Il vermocane, una specie invasiva che mette a rischio l’economia della pesca artigianale

Lo studio dei ricercatori Unict pubblicato sulla rivista scientifica Marine Environmental Research

Francesco Tiralongo

Le specie invasive, anche quelle non aliene, possono causare, sotto particolari condizioni ambientali, gravi alterazioni degli ecosistemi e danni economici, minacciando persino la salute umana. 

Nel contesto del riscaldamento globale, che può agire come forza trainante per l'espansione delle specie termofile, aliene e non, abbiamo indagato per la prima volta i danni economici causati dal vermocane (scientificamente noto come Hermodice carunculata e anche comunemente detto “verme di fuoco” a causa delle sue setole in grado di causare fastidiose e doloranti irritazioni) al palamito leggero che ha come specie target sparidi pregiati nel Mar Mediterraneo.

Ci siamo concentrati sulla pesca con palamito di fondo che mira alla cattura del sarago maggiore (Diplodus sargus), investigando la composizione delle catture dell'attrezzatura da pesca e il rendimento in termini economici e di catture per sforzo delle specie catturate.

Il vermocane mentre attacca una preda (foto di Gianfranco Alemanno)

Il vermocane mentre attacca una preda (foto di Gianfranco Alemanno)

I nostri risultati hanno chiaramente indicato danni economici diretti e indiretti di rilievo alle attività di pesca praticate lungo la costa sud-orientale della Sicilia (Mar Ionio). È importante notare che i danni aumentano in corrispondenza del periodo più caldo, sebbene la presenza del vermocane sia stata riscontrata durante tutti i mesi di indagine.

In questo studio – dal titolo Impact of Hermodice carunculata (Pallas, 1766) (Polychaeta: Amphinomidae) on artisanal fishery: A case study from the Mediterranean sea - appena pubblicato sulla rivista scientifica internazionale Marine Environmental Research, si evidenzia l’entità dei danni causati dal vermocane alla piccola pesca costiera in relazione alla scala temporale e ai rendimenti complessivi ottenuti da questa pesca artigianale tradizionale, e sono state proposte alcune soluzioni. 

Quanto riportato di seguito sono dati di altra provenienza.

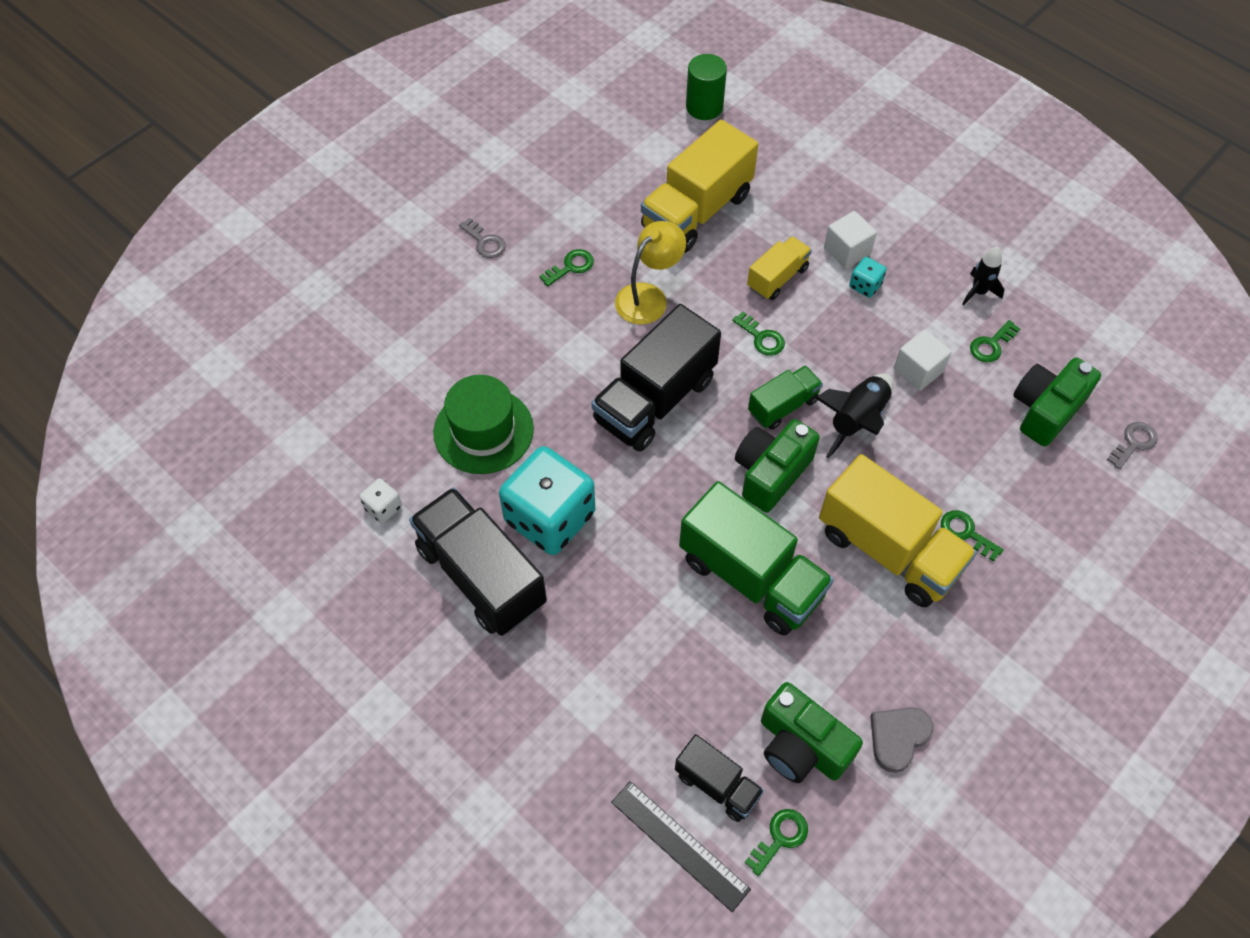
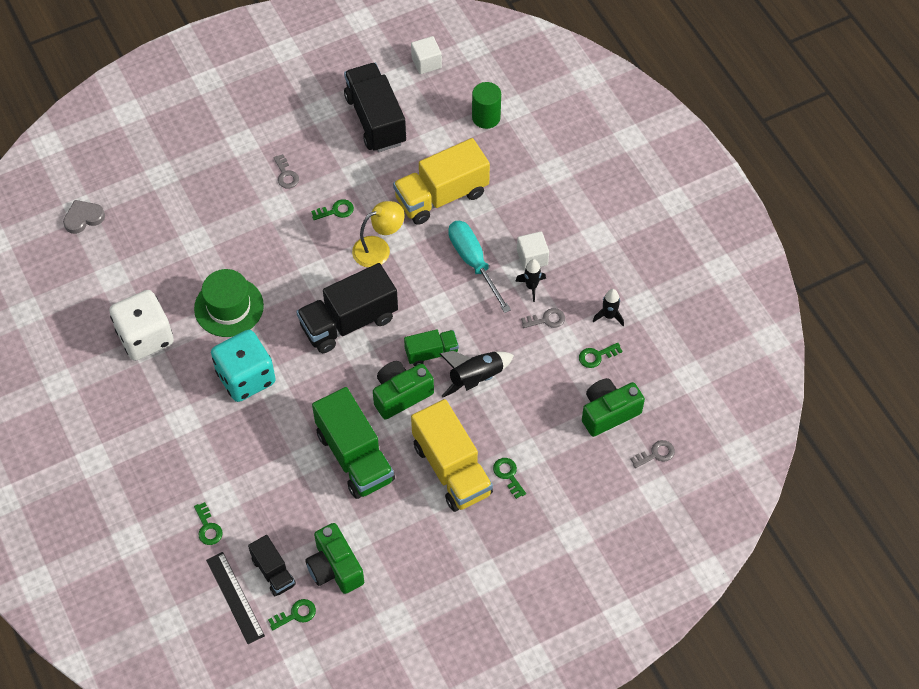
camera: 20 degrees right, 0 degrees up
white dice [359,478,402,523] -> white dice [109,290,174,361], size x2.38
black truck [409,487,547,636] -> black truck moved to [344,63,406,152]
green key [732,312,785,356] -> green key moved to [194,502,223,545]
yellow truck [747,236,812,300] -> turquoise screwdriver [448,221,511,313]
turquoise dice [849,257,887,298] -> black rocket [515,259,546,302]
grey heart [870,707,933,773] -> grey heart moved to [63,200,105,234]
white cube [894,329,952,391] -> white cube moved to [411,36,442,74]
none -> grey key [521,308,565,328]

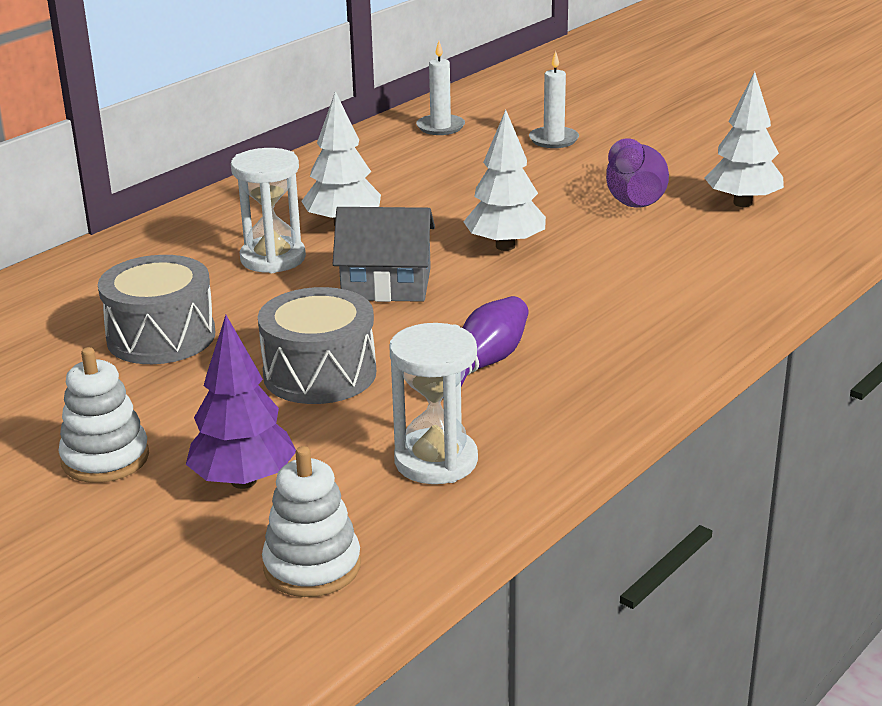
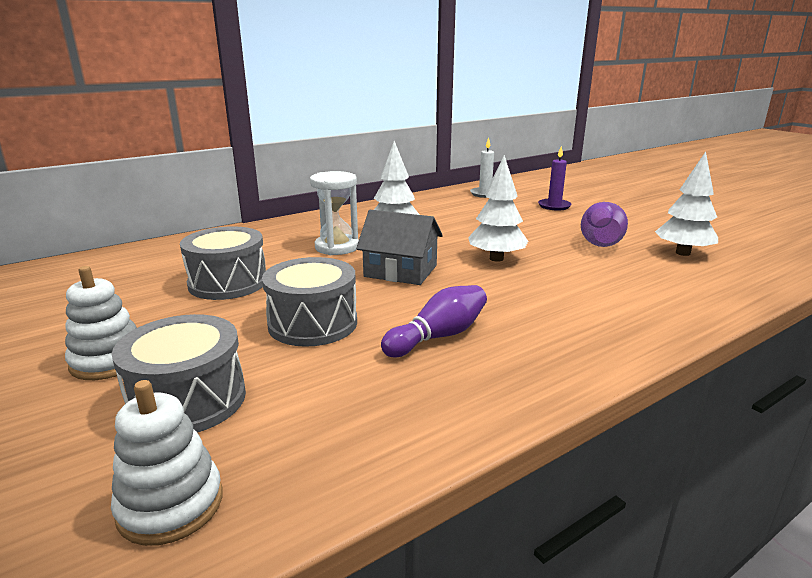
camera: 15 degrees right, 5 degrees down
purple tree [186,315,296,489] -> grey drum [112,314,246,433]
white hourglass [389,323,478,484] -> none
white candle [529,51,579,148] -> purple candle [538,146,572,211]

Tuttavia la situazione attuale richiede particolare attenzione poiché ci si aspetta che peggiori nel contesto dei futuri scenari di riscaldamento globale, pertanto sono necessari urgentemente ulteriori studi.

Esemplari di vermocane presenti nelle reti dei pescatori (foto di Enzo e Alberto Aricò)

Esemplari di vermocane presenti nelle reti dei pescatori (foto di Enzo e Alberto Aricò)

A tal riguardo e in risposta a questa emergenza è stato recentemente lanciato il progetto Worms Out dall'ente capofila OGS, in collaborazione con gli atenei di Catania, di Messina, di Modena e Reggio Emilia, l'Ispra e l'Area marina protetta Capo Milazzo. Il progetto ha come obiettivo quello di continuare ad approfondire la distribuzione e l'abbondanza del vermocane soprattutto lungo le coste siciliane tirreniche e ioniche, utilizzando trappole idonee a catturare la specie e avvalendosi dell'esperienza e della conoscenza dei pescatori.

I danni economici che questa specie fa alla pesca artigianale sono a noi noti già da parecchi anni, sebbene solamente in alcune località del sud Italia, dove la presenza del verme è massiccia. Obiettivo di questo studio è anche quello di portare l’attenzione della comunità scientifica su questa specie, altamente invasiva e potenzialmente pericolosa, non solo per l’economia della piccola pesca, che rischia seri danni economici, ma anche per l’ecosistema e la salute umana.

Il vermocane mentre attacca una preda (foto di Gianfranco Alemanno)

Il vermocane mentre attacca una preda (foto di Gianfranco Alemanno)

La ricerca è stata condotta dall'Università di Catania, in particolar modo dal prof. Francesco Tiralongo che ha svolto le indagini sul campo con la collaborazione di altri ricercatori dell’ateneo catanese – la prof.ssa Bianca Maria Lombardo e la dott.ssa Sara Ignoto – e anche di vari istituti di ricerca. Tra i ricercatori afferenti agli istituti di ricerca figurano Sebastiano Marino dell'Ente Fauna Marina Mediterranea, Riccardo Martellucci dell’Istituto Nazionale di Oceanografia e di Geofisica Sperimentale, Umberto Scacco dell'Ispra e Emanuele Mancini dell'Università del Salento.